▶ Tasks and exercises
A. Answer these questions from the passage on Albuquerque, each on its own line marked (i), (ii) and (iii):
(i) In what year was widow-burning abolished in British India?
(ii) From where did most of the cinnamon bought in the Malabar ports come?
(iii) In what form did the fixed prices at Cochin have to be paid to the Raja's officers?
B. Write the next part of the passage on Albuquerque, picking up after its final sentence.

▶ Page text
+---+

In one thing only did Albuquerque venture to oppose the customs of the natives of India. He dared to prohibit in the island of Goa the practice of Sati or widow-burning, which was not abolished in British India until the governorship of Lord William Bentinck in 1829. The mention of Albuquerque's abolition of Sati in the Commentaries is sufficiently quaint to deserve quotation.
'They had a custom that if any Hindu died, the wife had to burn herself of her own free will; and when she was proceeding to this self-sacrifice it was with great merrymaking and blowing of music, saying that she desired to accompany her husband to the other world. But the wife who would not so burn herself was thrust out from among the others, and lived by gaining, by means of her body, support for the maintenance of the pagoda of which she was a votary. However, when Affonso de Albuquerque took the city of Goa, he forbad from that time forward, that any more women should be burned; and although to change one's customs is equal to death itself, nevertheless they were happy to save their lives, and spoke very highly of him because he had ordered that there should be no more burning.'[5]
[Footnote 5: Albuquerque's Commentaries, vol. ii. p. 94.]
Albuquerque, like Warren Hastings and other English governors-general, understood the importance of keeping his employer in a good temper by looking after his commercial interests. In all his despatches he always set forth the commercial {161} advantages of his different conquests, and excused his imperial ideas by defending them on commercial grounds. Nothing more need be said here on the general question of the advantages and history of the direct trade route round the Cape of Good Hope, but some special instances of Albuquerque's sagacity in commercial matters deserve record. His establishment of a Portuguese factory at Malacca is a striking example of his sagacity. He perceived that though the pepper and ginger which was taken on board in the Malabar ports was grown in India, the cinnamon purchased there chiefly came from Ceylon, and the spices from the Malay Peninsula and the Spice Islands. He therefore took steps to open up a direct trade in cinnamon with Ceylon, and made his famous expedition to Malacca. By such measures he hoped to avoid having to pay the middleman's profits for conveying these commodities to India.
A smaller point also deserves notice. When the Portuguese factory was established at Cochin certain prices were fixed which had to be paid in gold to the Raja's officers for the commodities required. This necessitated a considerable export of bullion from Portugal or else the forced sale of European goods. When Albuquerque was able to dictate terms to the new ruler of Calicut, he bargained that the products of India should be exchanged for merchandise brought from Portugal, and not sold for ready money. This reform was very unwelcome to the Portuguese factors and officials, who had hitherto made large profits by {162} selling the European goods and embezzling part of the price paid for them.

+---+

▶ Source material
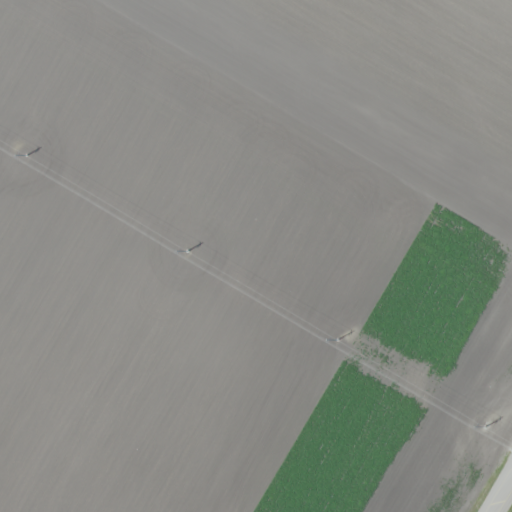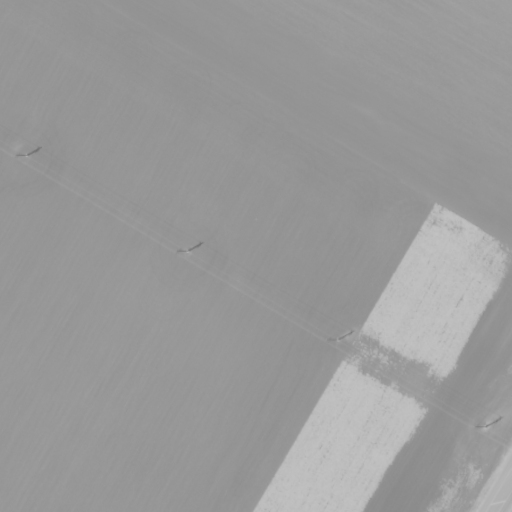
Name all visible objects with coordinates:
road: (499, 490)
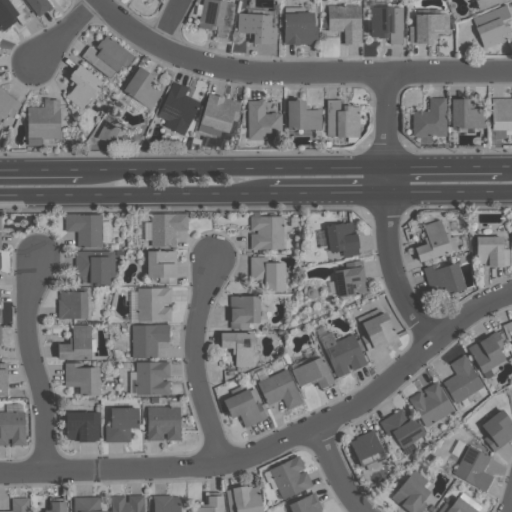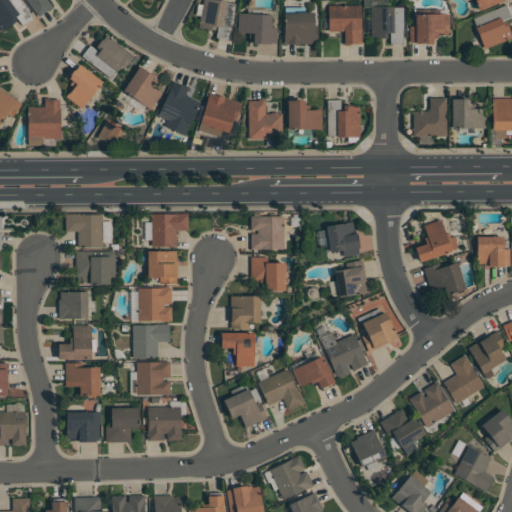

+---+

▶ Answers for the tasks
A.
(i) 1829
(ii) Ceylon
(iii) In gold

B.
One interesting proceeding of Albuquerque was his establishment of a new coinage, both at Goa and at Malacca. After the first capture of the future capital of Portuguese India, Timoja, whom he had made governor of the island, came with the principal inhabitants of the city and begged Albuquerque to strike some new money. The Governor replied, after holding a council of his captains, that he could not venture to assume one of the chief prerogatives of royalty without first obtaining the permission of the King of Portugal. But the need of a new currency was so urgent that Timoja and the inhabitants made a fresh petition that, if the Governor would not issue coins of his own, he would allow those of the King of Bijapur to pass current. This argument was irresistible, and Albuquerque established a mint for the coinage of gold, silver, and copper, under the superintendence of Tristao de Ga. The new money was inaugurated with an imposing ceremony. A proclamation was issued that the King of Bijapur's coins should not be kept or passed under severe penalties, and that whoever had any was to exchange it at the mint for the new coins. Albuquerque did not invent new measures of value; he adopted the Hindu values and simply gave Portuguese names to coins which he minted of the size and weight of those then in circulation in the country.[6] In Malacca however he {163} appeared as an originator. The only coins used there were made of pewter or tin; there was no gold or silver coinage, and trade was carried on by barter. Gold and silver was brought into the Peninsula from China and Siam, but it was used as merchandise and not as money. Albuquerque altered this, and established for the first time a gold and silver currency. But he was too wise to neglect the original native money. The tin mines of the peninsula were made crown property, and tin and pewter coins were struck of the old values. The new currency was inaugurated at Malacca as it had been at Goa, with a grand ceremony, which is fully described in the Commentaries, in which it is quaintly remarked that the people especially approved of the distribution among themselves of the new coins, which were scattered by the Portuguese officials from the back of an elephant.
[Footnote 6: A valuable monograph on the Portuguese coinage in India has been published under the title of Contributions to the Study of Indo-Portuguese Numismatics, by J. Gerson da Cunha, Bombay, 1880.]
It is important to grasp the fact that Albuquerque did not commence the policy of wholesale conversions to Christianity. Franciscan friars accompanied him to India, as they had accompanied his predecessors, but their principal duty was to look after the spiritual welfare of the Portuguese and not to convert the natives. These friars included men of different types. Some were employed in political capacities, as for instance, Frei Luis, who was sent as ambassador to the Raja of Vijayanagar. Some showed themselves men of the highest character, like Frei Francisco {164} Loureiro, who was taken prisoner by the King of Gujarat on being wrecked on his coast with Dom Affonso de Noronha. The worthy priest was allowed to go to Cochin in order to procure a ransom for himself and his comrades in captivity. This occurred during Albuquerque's absence in Malacca, and the Portuguese officials at Cochin refused to furnish the money required. The friar at once returned to Gujarat to his imprisonment to the great admiration of the Muhammadan king. Some clerics, however, did not show themselves worthy of their profession. One in particular, a Dominican friar, embezzled the property of deceased Portuguese by declaring that they had signed wills in his favour.[7] This man was promptly sent back to Portugal in disgrace.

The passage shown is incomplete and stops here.